▶ _TASK INSTRUCTIONS_:
Copy out the stretch of the items from the line that contains "text # Validar descripcion_id" through the line that contains "text if deuda_data.fecha_registro", both included, leaving every character unchanged.

▶ _DATASET ENTRIES_:
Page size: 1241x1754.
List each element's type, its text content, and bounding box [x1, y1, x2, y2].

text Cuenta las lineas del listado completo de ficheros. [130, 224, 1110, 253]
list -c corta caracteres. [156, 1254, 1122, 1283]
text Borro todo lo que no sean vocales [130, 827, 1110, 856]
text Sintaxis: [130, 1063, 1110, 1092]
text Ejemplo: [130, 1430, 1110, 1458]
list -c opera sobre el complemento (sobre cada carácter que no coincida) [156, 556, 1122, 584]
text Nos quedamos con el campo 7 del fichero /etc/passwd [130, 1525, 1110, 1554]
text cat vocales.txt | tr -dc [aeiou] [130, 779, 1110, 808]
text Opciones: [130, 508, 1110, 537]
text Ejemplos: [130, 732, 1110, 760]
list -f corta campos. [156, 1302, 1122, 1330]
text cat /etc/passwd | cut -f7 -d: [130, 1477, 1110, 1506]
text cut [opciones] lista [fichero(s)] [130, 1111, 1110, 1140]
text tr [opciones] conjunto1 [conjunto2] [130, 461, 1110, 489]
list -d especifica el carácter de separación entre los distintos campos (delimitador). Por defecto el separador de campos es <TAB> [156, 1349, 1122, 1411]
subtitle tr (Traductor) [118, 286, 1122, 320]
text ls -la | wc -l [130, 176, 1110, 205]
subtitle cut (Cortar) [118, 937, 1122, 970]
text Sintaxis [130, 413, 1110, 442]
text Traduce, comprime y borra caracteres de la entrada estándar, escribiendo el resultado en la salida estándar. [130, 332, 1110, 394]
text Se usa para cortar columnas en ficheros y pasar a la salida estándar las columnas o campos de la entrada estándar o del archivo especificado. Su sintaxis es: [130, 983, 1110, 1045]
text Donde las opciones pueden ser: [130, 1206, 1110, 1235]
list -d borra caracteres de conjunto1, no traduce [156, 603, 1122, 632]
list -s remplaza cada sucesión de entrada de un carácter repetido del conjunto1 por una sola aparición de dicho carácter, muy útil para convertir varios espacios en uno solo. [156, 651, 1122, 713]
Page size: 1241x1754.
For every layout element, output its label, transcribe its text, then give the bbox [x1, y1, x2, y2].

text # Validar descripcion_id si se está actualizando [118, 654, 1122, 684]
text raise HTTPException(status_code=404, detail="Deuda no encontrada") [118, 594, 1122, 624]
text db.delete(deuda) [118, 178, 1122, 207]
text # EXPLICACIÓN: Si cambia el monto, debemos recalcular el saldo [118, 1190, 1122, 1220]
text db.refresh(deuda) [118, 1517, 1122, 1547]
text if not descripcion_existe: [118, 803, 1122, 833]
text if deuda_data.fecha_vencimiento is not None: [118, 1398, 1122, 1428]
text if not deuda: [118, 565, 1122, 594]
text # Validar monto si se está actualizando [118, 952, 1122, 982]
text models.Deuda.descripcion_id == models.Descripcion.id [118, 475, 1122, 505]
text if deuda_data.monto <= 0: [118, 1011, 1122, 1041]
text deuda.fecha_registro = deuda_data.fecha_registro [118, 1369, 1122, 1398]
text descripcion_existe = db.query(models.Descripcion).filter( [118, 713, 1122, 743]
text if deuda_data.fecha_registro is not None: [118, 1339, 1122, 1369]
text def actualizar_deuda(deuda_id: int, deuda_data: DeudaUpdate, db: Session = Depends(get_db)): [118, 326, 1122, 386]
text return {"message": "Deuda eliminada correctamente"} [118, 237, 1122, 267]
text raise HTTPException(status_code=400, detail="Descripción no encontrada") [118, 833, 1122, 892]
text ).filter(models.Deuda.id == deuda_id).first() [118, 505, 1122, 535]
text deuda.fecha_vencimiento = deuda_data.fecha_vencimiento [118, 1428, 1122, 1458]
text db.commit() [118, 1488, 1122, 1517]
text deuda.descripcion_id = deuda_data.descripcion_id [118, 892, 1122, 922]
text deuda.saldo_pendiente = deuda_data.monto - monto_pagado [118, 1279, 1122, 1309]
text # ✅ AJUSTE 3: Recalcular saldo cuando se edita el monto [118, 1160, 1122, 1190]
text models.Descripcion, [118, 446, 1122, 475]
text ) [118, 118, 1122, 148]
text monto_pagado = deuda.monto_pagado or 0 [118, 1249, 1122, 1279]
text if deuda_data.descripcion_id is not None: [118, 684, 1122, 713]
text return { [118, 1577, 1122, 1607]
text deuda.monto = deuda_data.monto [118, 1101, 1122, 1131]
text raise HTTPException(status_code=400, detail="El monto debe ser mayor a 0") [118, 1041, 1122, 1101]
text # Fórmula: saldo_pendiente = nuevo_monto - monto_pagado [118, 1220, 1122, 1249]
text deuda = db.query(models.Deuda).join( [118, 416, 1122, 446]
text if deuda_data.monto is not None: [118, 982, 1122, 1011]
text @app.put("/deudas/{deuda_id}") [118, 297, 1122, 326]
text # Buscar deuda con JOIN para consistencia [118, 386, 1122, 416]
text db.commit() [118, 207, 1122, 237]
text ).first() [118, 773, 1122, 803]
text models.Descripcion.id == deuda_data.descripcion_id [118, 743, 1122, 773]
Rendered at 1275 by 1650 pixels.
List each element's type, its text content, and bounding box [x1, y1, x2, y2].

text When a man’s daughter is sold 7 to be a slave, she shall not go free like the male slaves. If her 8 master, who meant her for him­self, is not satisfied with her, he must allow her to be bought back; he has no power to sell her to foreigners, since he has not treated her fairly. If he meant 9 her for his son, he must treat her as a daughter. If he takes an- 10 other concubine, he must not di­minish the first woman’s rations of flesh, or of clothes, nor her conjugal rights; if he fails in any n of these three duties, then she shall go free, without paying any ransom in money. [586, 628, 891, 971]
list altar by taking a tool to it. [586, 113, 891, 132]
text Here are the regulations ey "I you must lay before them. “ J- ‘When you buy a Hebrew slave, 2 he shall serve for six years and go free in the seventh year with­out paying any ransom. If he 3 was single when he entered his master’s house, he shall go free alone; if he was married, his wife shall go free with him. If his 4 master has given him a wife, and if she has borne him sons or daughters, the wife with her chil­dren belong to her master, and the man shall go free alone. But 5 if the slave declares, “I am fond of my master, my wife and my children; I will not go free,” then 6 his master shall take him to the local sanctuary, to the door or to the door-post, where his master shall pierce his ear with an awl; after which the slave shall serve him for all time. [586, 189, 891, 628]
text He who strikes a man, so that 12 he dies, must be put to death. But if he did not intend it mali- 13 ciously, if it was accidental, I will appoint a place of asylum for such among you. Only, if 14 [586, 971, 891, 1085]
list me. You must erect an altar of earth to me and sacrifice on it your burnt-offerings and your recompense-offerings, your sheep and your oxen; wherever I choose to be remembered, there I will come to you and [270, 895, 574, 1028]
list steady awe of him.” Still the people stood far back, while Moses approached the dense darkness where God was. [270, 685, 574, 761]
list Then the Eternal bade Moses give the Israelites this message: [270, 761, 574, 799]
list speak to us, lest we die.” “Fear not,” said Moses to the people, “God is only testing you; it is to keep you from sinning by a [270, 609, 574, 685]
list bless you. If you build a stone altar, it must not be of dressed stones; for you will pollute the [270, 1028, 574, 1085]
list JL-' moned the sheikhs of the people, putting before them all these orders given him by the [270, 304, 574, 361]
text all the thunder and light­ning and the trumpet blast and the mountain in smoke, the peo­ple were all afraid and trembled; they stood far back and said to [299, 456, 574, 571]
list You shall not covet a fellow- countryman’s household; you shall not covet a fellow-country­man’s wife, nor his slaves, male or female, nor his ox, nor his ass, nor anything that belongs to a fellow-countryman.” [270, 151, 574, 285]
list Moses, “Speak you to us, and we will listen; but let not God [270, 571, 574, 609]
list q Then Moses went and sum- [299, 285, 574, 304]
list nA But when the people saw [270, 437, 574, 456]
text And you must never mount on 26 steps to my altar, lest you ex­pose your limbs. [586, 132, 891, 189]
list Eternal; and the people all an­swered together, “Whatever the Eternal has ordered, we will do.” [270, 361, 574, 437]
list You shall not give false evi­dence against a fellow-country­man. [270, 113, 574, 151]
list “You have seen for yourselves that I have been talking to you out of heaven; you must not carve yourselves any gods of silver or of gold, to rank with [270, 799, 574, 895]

▶ _FULL RESPONSE_:
text # Validar descripcion_id si se está actualizando [118, 654, 1122, 684]
text raise HTTPException(status_code=404, detail="Deuda no encontrada") [118, 594, 1122, 624]
text db.delete(deuda) [118, 178, 1122, 207]
text # EXPLICACIÓN: Si cambia el monto, debemos recalcular el saldo [118, 1190, 1122, 1220]
text db.refresh(deuda) [118, 1517, 1122, 1547]
text if not descripcion_existe: [118, 803, 1122, 833]
text if deuda_data.fecha_vencimiento is not None: [118, 1398, 1122, 1428]
text if not deuda: [118, 565, 1122, 594]
text # Validar monto si se está actualizando [118, 952, 1122, 982]
text models.Deuda.descripcion_id == models.Descripcion.id [118, 475, 1122, 505]
text if deuda_data.monto <= 0: [118, 1011, 1122, 1041]
text deuda.fecha_registro = deuda_data.fecha_registro [118, 1369, 1122, 1398]
text descripcion_existe = db.query(models.Descripcion).filter( [118, 713, 1122, 743]
text if deuda_data.fecha_registro is not None: [118, 1339, 1122, 1369]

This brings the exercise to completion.